As WHO notes, antibiotics have served as the cornerstone of modern medicine. However, like many great resources, persistent overuse and misuse of antibiotics have encouraged the emergence and spread of antibiotic resistance, which occurs when microbes, such as bacteria, become resistant to the drugs used to treat them.
Simply put, by overusing or misusing antibiotics, we are increasing the likelihood that bacteria, viruses, and fungi will evolve to the point where antibiotics are useless against them.
It is estimated that inappropriate antibiotic prescriptions make up more than 30 per cent of all prescriptions in Canada and 50 per cent of prescriptions for respiratory infections. Across the country, a growing number of infections are not responding to antibiotics including tuberculosis, gonorrhea, and urinary tract infections.

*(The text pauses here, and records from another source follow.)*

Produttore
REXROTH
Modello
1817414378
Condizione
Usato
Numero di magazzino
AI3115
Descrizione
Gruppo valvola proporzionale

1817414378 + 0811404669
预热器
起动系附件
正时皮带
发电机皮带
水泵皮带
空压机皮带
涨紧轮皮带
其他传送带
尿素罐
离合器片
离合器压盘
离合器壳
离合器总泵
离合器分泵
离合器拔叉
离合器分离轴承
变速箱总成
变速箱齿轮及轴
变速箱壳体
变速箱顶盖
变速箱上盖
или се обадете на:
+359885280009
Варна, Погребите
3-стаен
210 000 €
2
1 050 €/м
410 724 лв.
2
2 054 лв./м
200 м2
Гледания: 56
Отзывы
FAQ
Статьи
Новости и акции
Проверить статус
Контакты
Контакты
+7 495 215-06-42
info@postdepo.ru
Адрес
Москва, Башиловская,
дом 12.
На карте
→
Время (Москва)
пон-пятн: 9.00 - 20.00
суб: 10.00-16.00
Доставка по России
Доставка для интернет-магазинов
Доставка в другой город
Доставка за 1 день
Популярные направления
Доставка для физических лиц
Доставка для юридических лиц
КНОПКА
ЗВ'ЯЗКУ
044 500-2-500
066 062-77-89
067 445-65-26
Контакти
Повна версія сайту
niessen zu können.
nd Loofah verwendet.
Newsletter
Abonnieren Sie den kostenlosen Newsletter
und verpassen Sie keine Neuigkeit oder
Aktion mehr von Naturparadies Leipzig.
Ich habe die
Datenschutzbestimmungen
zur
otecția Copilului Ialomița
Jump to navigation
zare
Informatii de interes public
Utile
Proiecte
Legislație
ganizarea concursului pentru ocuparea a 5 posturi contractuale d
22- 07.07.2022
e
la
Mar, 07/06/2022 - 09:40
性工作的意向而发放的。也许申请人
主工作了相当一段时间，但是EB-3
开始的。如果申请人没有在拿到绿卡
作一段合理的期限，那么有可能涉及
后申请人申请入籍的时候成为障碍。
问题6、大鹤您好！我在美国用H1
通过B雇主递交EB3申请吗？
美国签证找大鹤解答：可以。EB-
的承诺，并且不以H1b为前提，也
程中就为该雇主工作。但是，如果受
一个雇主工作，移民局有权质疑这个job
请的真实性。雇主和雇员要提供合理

Currently, the problem costs the national health-care system $1.4 billion a year and by 2050, that figure is projected to grow to $7.6 billion.
The report by the Council of Canadian Academies — completed at the behest of the Public Health Agency of Canada — also shows that from 250,000 resistant infections that occurred in Canada in 2018, 14,000 people died. It estimates that up to 40 per cent of these deaths would not have occurred if the infection was susceptible to first-line antimicrobials.
The Public Health Agency of Canada advises that the best way to combat antimicrobial resistance is to stay healthy in the first place. That means maintaining proper hygiene, including frequent hand-washing, using soap or hand sanitizer for at least 20 seconds.
The NBMS and CWNB have partnered to support changes for more appropriate antibiotic use to help preserve this important resource for our future in New Brunswick.
We are participating in Antibiotic Awareness Month through a social media campaign aimed at informing New Brunswickers about the dangers of antibiotic overuse and misuse. We want to encourage patients and health-care providers to have conversations about appropriate use of antibiotics and provide health-care providers with new tools and practice guidelines to support optimal prescribing.
Communication is key. We all have a role to play, and we urge you to participate by choosing wisely, spreading these important messages, and by talking to your physician or health-care practitioner.
Dr. Chris Goodyear, FRCSC, is a general surgeon in Fredericton and the president of the New Brunswick Medical Society.